(Extracted data entries)
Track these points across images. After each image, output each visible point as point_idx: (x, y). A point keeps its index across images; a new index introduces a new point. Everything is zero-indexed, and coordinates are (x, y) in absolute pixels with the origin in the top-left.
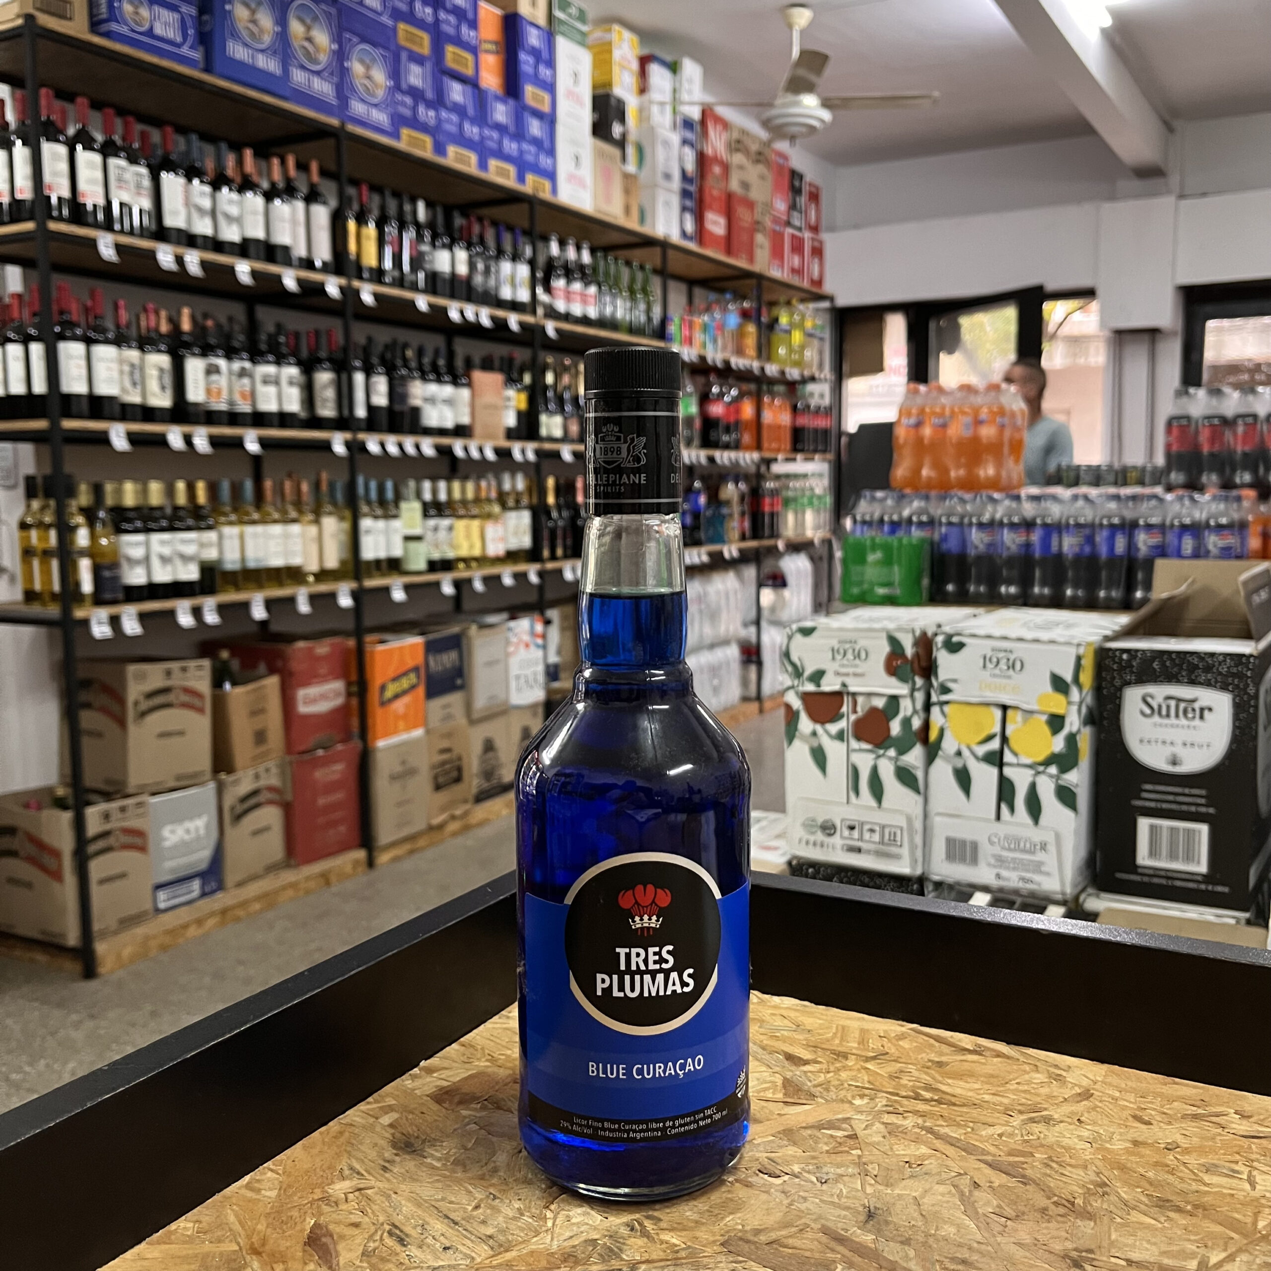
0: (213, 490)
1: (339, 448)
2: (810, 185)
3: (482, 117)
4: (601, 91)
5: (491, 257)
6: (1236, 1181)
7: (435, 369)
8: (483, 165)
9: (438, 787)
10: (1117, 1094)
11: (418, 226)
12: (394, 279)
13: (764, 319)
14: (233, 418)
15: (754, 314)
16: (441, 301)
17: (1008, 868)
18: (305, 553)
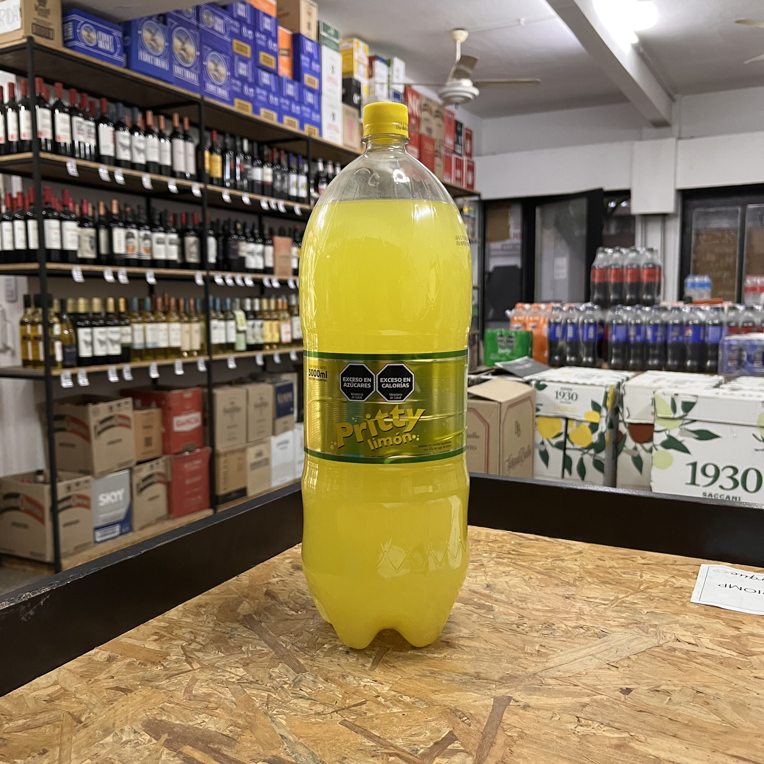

EXERCISE PROMPT:
Copy out every line of the data above word for word, leaving out the picture markers.

RESULT:
Track these points across images. After each image, output each visible point as point_idx: (x, y). A point keeps its index across images; a new index introduces a new point. Everything is zero-indexed, and coordinates are (x, y) in absolute pixels with the origin in the top-left.
0: (213, 490)
1: (339, 448)
2: (810, 185)
3: (482, 117)
4: (601, 91)
5: (491, 257)
6: (1236, 1181)
7: (435, 369)
8: (483, 165)
9: (438, 787)
10: (1117, 1094)
11: (418, 226)
12: (394, 279)
13: (764, 319)
14: (233, 418)
15: (754, 314)
16: (441, 301)
17: (1008, 868)
18: (305, 553)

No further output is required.